"No," he said, in answer to our inquiries, "I have not seen him since this morning. Unless he has business to transact with me, he seldom calls here until it is time for us to return to Paquetá. I trust nothing serious is the matter?"

As he asked the question he looked at me with searching eyes.

"This gentleman is Señor Mortimer's brother," Montezma observed with great importance. "He has arrived from England this afternoon."

"His brother?" cried Brockford, with what was plainly an expression of alarm upon his face. "You don't mean to say that you are Prince Paul?"

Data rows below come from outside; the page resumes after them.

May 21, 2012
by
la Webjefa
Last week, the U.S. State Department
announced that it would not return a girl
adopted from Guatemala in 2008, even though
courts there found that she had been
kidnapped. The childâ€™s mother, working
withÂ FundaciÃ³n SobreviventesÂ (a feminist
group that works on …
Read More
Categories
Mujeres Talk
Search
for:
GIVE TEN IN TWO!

"I am Prince Paul," I answered. "How do you come to be aware that my brother is the Crown Prince?"

"It is sufficient that I am aware of it," he replied gravely, "I have known it for some time."

"Gentlemen, gentlemen," cried Montezma in alarm, "what does this mean? What is this I hear about Crown Princes?"

"It means, Señor Montezma," I answered earnestly, "that your clerk is no less a person than the missing Crown Prince of Pannonia, whose absence has caused such unending sorrow to his family. It is to persuade him to return to his friends that I am now in Rio."

The news seemed to stagger the old man. He could not take it in.

"A Crown Prince! a Crown Prince," he repeated, as if he were trying to convince himself of the truth of my announcement.